Budaya-Tionghoa.Net | TAKHAYUL tentang Dewi Uban yang seluruh rambut panjangnya memutih, berkeliaran di barat laut Hepei, perbatasan dengan Sansi dan Cahar, di pedalaman Tiongkok. Dewi ini menyatroni kelenteng tua di luar dusun dan mengangkut sesajian dari penduduk.Sampai tibalah Tentara Route Ke-8 (nama baru Tentara Merah) yang membebaskan penduduk dari kekuasaan tuan tanah. Dua tentara muda menjebak dan menembak ‘hantu’ itu. Si hantu yang berdarah lari bersembunyi dalam gua. Terungkap sebenarnya ia seorang wanita dusun yang teraniaya.
Berdasarkan kisah nyata itulah tumbuh pameo, “Masyarakat lama mengubah manusia menjadi ‘hantu’, masyarakat baru mengubah ;hantu’ jadi manusia!” Dua seniman muda dari Akademi Sastra dan Seni Lu Hsun yang berasaol dari Shantung, yakni He Tjing-ce dan Ting Ji kemudian menggubahnya menjadi lakon opera lima babak. Pada bulan April 1945 untuk pertama kalinya dipertunjukkan di Yenan. Ternyata mendapat sambutan luar biasa hingga pagelaran diulangi sampai 30 kali. Lagu-lagunya pun menjadi masyhur.
Duka cerita diawali pada musim dingin tahun 1934 di dusun Yangke, Hepei. Kawasan ini masih dikuasai Kuomintang. Rakyat jelata hidup menderita sebagai buruh tani di sawah ladang milik Tuan Tanah Huang. Petani pagersari Yang tak mampu membayar hutangnya yang bunga-berbunga pada Huang. Maka Huang dan tangan kanannya, Kuasa Mu, menyita Si-Er, putri tunggal Jang. Si petani tua malang tewas dalam upaya mempertahankan putrinya.
Alih-alih diperbudak sebagai pelayan Ibu Huang, ibu si tuan tanah, gadis remaja itu diperkosa Huang sampai hamil. Ketika kandungannya berusia tujuh bulan, Si-Er hendak dihabisi Huang dan Mu. Namun berkat bantuan babu tua, Bibi Tjang, ia bisa melarikan diri. Dikejar-kejar dan disangka jatuh ke sungai, padahal sebenarnya bersembunyi dalam gua di perbukitan.
Bertahun-tahun memendam duka dan tak berani keluar siang hari membuat seantero rambut Si-Er memutih. Ia hanya menyatroni kelenteng untuk mencuri sesaji makanan di malam hari. Dari sinilah asal-usul legenda Dewi Uban.

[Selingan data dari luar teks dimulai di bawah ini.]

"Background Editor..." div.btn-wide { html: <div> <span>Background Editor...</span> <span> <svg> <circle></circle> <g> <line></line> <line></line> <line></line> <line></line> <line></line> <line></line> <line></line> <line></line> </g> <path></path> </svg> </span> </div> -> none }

Sementara itu Jepang menyerbu. Kuomintang tak mampu bertahan. Sampai tampil pasukan Tentara Route ke-8 dari Barat. Jepang diusir. Rakyat mengelu-elukan. Ternyata seorang perwiranya, Ta-Tjun adalah pacar Si-Er yang dulu terusir akibat ulah Huang.

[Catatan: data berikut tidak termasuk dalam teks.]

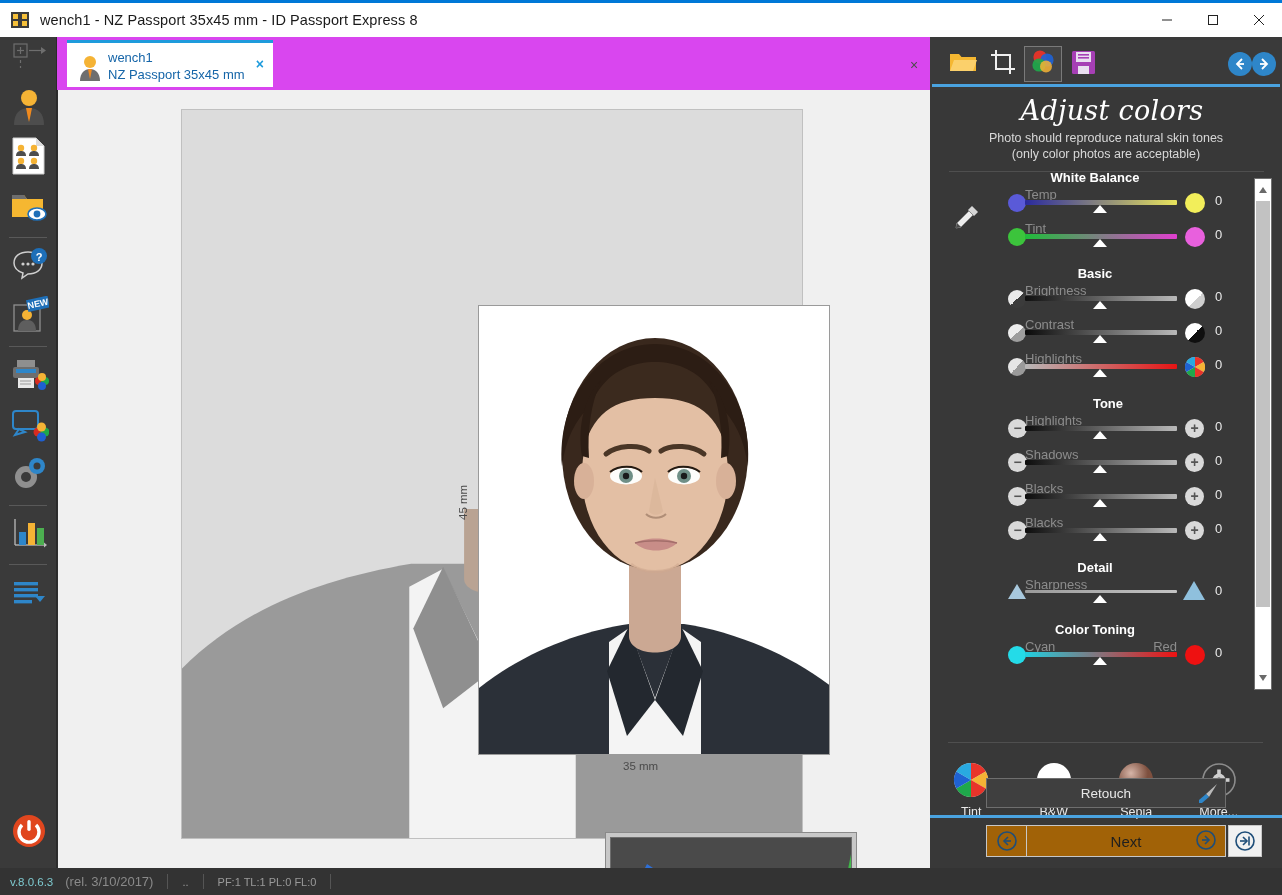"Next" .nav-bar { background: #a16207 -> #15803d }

Ta-Tjun jugalah yang kemudian membuka rahasia Dewi Uban dan memboyong Si-Er turun gunung. Tibalah hari pengadilan bagi Tuan Tanah Huang yang tak mampu mungkir lagi atas semua kelalimannya di masa lalu. Semua harta dan tanahnya disita untuk dibagi-bagikan secara adil pada rakyat jelata.
Tak bisa dipungkiri terasa sekali propaganda komunis dalam cerita rakyat tersebut namun He dan Ting berkukuh kalau lakon mereka ditulis berdasarkan kisah nyata. Hakekatnya kisah-kisah serupa juga ada di Indonesia, misalnya dalam sandiwara Lenong Betawi (petani miskin dipaksa menyerahkan gadisnya untuk tuan tanah pada zaman penjajahan Kompeni-Belanda)
Kesuksesan pagelaran operanya membuat He dan Ting dianugrahi Stalin Prize pada tahun 1951. Karya mereka dialihkan ke bahasa Indonesia oleh sastrawan Pramoedya Ananta Toer. Diterbitkan pertama kali oleh Pustaka Bahasa Asing, Peking, pada tahun 1958. Cetakan kedua yang direvisi diterbitkan Lentera Dipantara, Jakarta, 2003. Dilampiri tiga lagu; Angin Utara, Kutunggu Ayahku, dan Pita Merah, dalam bahasa Mandarin, lengkap dengan not balok. Tak banyak buku mengenai lakon drama, apalagi yang berlatar budaya Tionghoa, selain Sam Pek & Eng Tay (versi Teater Koma,.karya N. Riantiarno). Jadi bagi grup sandiwara yang berminat memainkan Opera Peking modern ini bisa memanfaatkan bukunya.